Dan's reply:
>A terminology note here: there is no one "MIME data format." There's
>the ubiquitous message/rfc822 format that you can stick anything
>inside using MIME techniques. But the basic unit of information
>in the MIME spec is an _entity_ -- just an arbitrary stream of bytes.
OK, when I said MIME data format I meant MIME message format, and was
referring to the outer level only (and note that MIME *implies*
RFC822). I certainly did not refer to a particular content-type, not
even to message/rfc822. The only thing that isn't well-specified when
one talks about "a file in MIME format" is whether line breaks are
given as CRLF or as LF (or as something else).
>The question is, when you're sending an entity from one
>place to another, how do you know where the end is?

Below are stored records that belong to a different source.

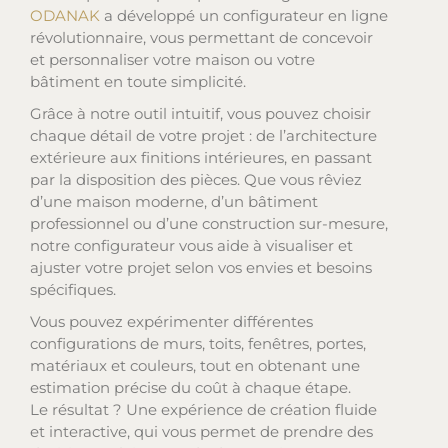
ODANAK
a développé un configurateur en ligne
révolutionnaire, vous permettant de concevoir
et personnaliser votre maison ou votre
bâtiment en toute simplicité.
Grâce à notre outil intuitif, vous pouvez choisir
chaque détail de votre projet : de l’architecture
extérieure aux finitions intérieures, en passant
par la disposition des pièces. Que vous rêviez
d’une maison moderne, d’un bâtiment
professionnel ou d’une construction sur-mesure,
notre configurateur vous aide à visualiser et
ajuster votre projet selon vos envies et besoins
spécifiques.
Vous pouvez expérimenter différentes
configurations de murs, toits, fenêtres, portes,
matériaux et couleurs, tout en obtenant une
estimation précise du coût à chaque étape.
Le résultat ? Une expérience de création fluide
et interactive, qui vous permet de prendre des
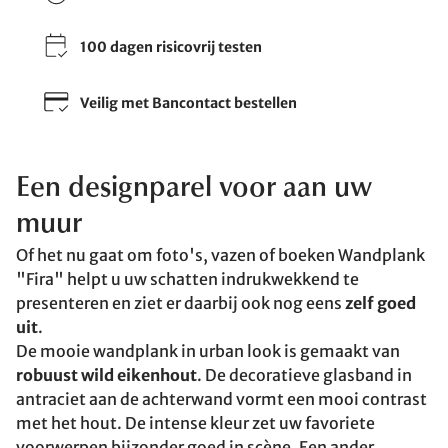
100 dagen risicovrij testen
Veilig met Bancontact bestellen
Een designparel voor aan uw
muur
Of het nu gaat om foto's, vazen of boeken Wandplank
"Fira" helpt u uw schatten indrukwekkend te
presenteren en ziet er daarbij ook nog eens
zelf goed
uit
.
De mooie wandplank in urban look is gemaakt van
robuust wild eikenhout
. De decoratieve glasband in
antraciet aan de achterwand vormt een mooi contrast
met het hout. De intense kleur zet uw favoriete
voorwerpen bijzonder goed in scène. Een ander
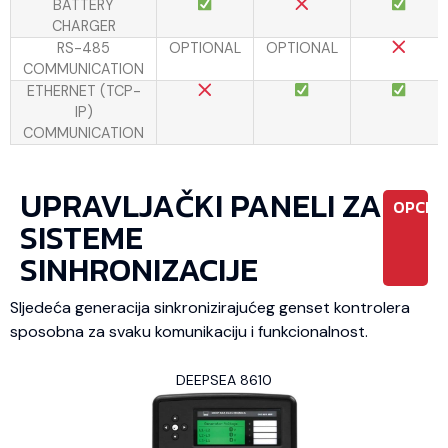
BATTERY
CHARGER
RS-485
OPTIONAL
OPTIONAL
COMMUNICATION
ETHERNET (TCP-
IP)
COMMUNICATION
UPRAVLJAČKI PANELI ZA
OPCIO
SISTEME
SINHRONIZACIJE
Sljedeća generacija sinkronizirajućeg genset kontrolera
sposobna za svaku komunikaciju i funkcionalnost.
DEEPSEA 8610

This is a matter for the transport agent, not for MIME -- by the time
you call in the MIME agent to handle the data you must *already* know
where the end is. For entities contained in other entities (e.g. the
content-type family multipart/*) there is a way defined in MIME to
find the end of the inner entities, but this is not true for the
outermost entity.
>From the MIME point of view, an NNTP client and server have
>an implicit agreement that the entity going across the
>wire has a content-transfer-encoding of 7bit.
>
>This allows them to use the dot-on-a-line-by-iteself technique to
>terminate the entitiy.
MIME and NNTP should never need to talk to each other. MIME is a UA
level format, NNTP is a message transfer agent protocol. NNTP can use
the dot-on-a-line-by-itself convention not because it is a 7-bit
protocol (which it isn't -- although other message transfer protocols
like SMTP are) but because it is a line-based protocol. MIME is also
mostly a line-based format, even if the content-transfer-encoding is
8bit -- it is only in binary mode that we get in trouble (since
conversion from one kind of line terminator to another is dangerous
for binary data).
>They also share assumptions about the content-type as
>a separate issue. The client assumes the response to an
>ARTICLE command is a message/rfc822 entity, while the
>response to a BODY command is text/plain.

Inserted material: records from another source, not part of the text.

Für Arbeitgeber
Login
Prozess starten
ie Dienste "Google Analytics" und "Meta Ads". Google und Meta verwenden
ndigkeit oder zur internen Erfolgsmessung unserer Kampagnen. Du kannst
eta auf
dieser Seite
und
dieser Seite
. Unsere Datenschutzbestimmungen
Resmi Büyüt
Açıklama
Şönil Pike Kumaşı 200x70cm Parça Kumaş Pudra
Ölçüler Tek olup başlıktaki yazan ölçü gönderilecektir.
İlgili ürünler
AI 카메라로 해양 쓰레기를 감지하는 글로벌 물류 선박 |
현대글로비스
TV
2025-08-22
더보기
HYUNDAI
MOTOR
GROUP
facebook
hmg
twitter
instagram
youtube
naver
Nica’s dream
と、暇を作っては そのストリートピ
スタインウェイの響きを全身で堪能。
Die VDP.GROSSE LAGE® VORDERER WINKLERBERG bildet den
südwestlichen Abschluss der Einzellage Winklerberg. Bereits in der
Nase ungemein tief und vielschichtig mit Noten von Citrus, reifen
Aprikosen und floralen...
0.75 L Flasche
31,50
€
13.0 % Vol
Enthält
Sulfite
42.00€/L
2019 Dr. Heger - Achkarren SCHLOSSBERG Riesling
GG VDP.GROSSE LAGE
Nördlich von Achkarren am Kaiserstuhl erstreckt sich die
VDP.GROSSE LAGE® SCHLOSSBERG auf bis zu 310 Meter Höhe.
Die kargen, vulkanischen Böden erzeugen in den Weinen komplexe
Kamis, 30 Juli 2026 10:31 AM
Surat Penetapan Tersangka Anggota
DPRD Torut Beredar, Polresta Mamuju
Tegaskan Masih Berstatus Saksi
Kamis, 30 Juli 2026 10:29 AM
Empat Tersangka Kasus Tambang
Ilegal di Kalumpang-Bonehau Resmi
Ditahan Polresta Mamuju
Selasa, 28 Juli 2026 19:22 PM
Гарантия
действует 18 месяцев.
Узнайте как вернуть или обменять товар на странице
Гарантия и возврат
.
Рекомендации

That's a nice way of putting it.
>[Long description of why you want to put the byte count in the MIME
>headers omitted]
>
>It is somewhat intertwingled, but I still kinda like it.

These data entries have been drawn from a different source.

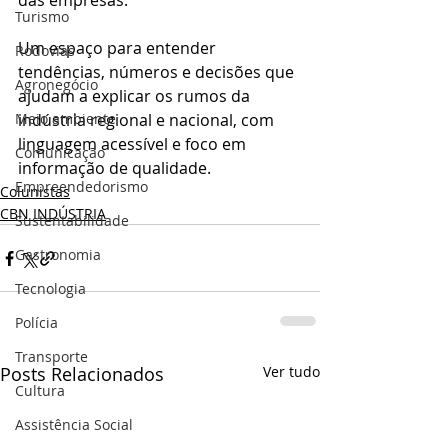
das empresas.
Turismo
Um espaço para entender 
Rodovias
tendências, números e decisões que 
Agronegócio
ajudam a explicar os rumos da 
Meio ambiente
indústria regional e nacional, com 
linguagem acessível e foco em 
Comunicação
informação de qualidade.
Empreendedorismo
Colunistas
CBN INDÚSTRIA
Sustentabilidade
Gastronomia
Tecnologia
Polícia
Transporte
Posts Relacionados
Ver tudo
Cultura
Assistência Social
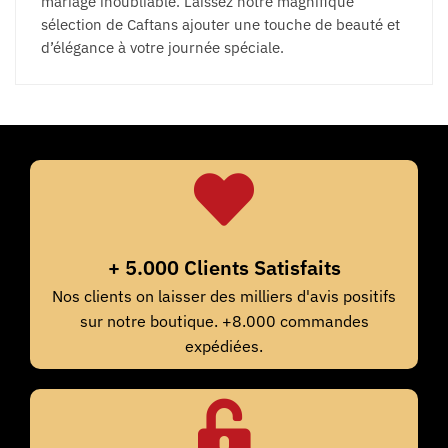
mariage inoubliable. Laissez notre magnifique
sélection de Caftans ajouter une touche de beauté et
d’élégance à votre journée spéciale.
+ 5.000 Clients Satisfaits
Nos clients on laisser des milliers d'avis positifs
sur notre boutique. +8.000 commandes
expédiées.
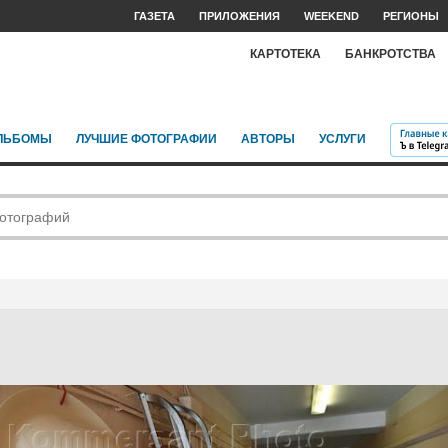
ГАЗЕТА
ПРИЛОЖЕНИЯ
WEEKEND
РЕГИОНЫ
КАРТОТЕКА
БАНКРОТСТВА
ЛЬБОМЫ
ЛУЧШИЕ ФОТОГРАФИИ
АВТОРЫ
УСЛУГИ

And I still don't. I have the feeling that it would be much easier to
adapt HTTP to other (non-TCP) transport protocols if the size of an
entity is given separately rather than computed from the entity itself
(after all this nonsense is only necessary because TCP doesn't have a
way to distinguish EOF from a broken connection). As I understand it
your main objection is that under my proposal you will have to
construct the necessary headers in a buffer first. I don't believe
that this is that much of a hassle in today's computers -- it
shouldn't be more than a couple of kilobytes even in extreme cases,
which is peanuts even for a standard PC.
An issue on which I don't have a strong opinion is whether we should
represent line separators as CRLF in the header -- anyone else?
Cheers,
--Guido van Rossum, CWI, Amsterdam <guido@cwi.nl>
"The lawnmower. Surely such a gadget could not have been generated
independently in two separate areas."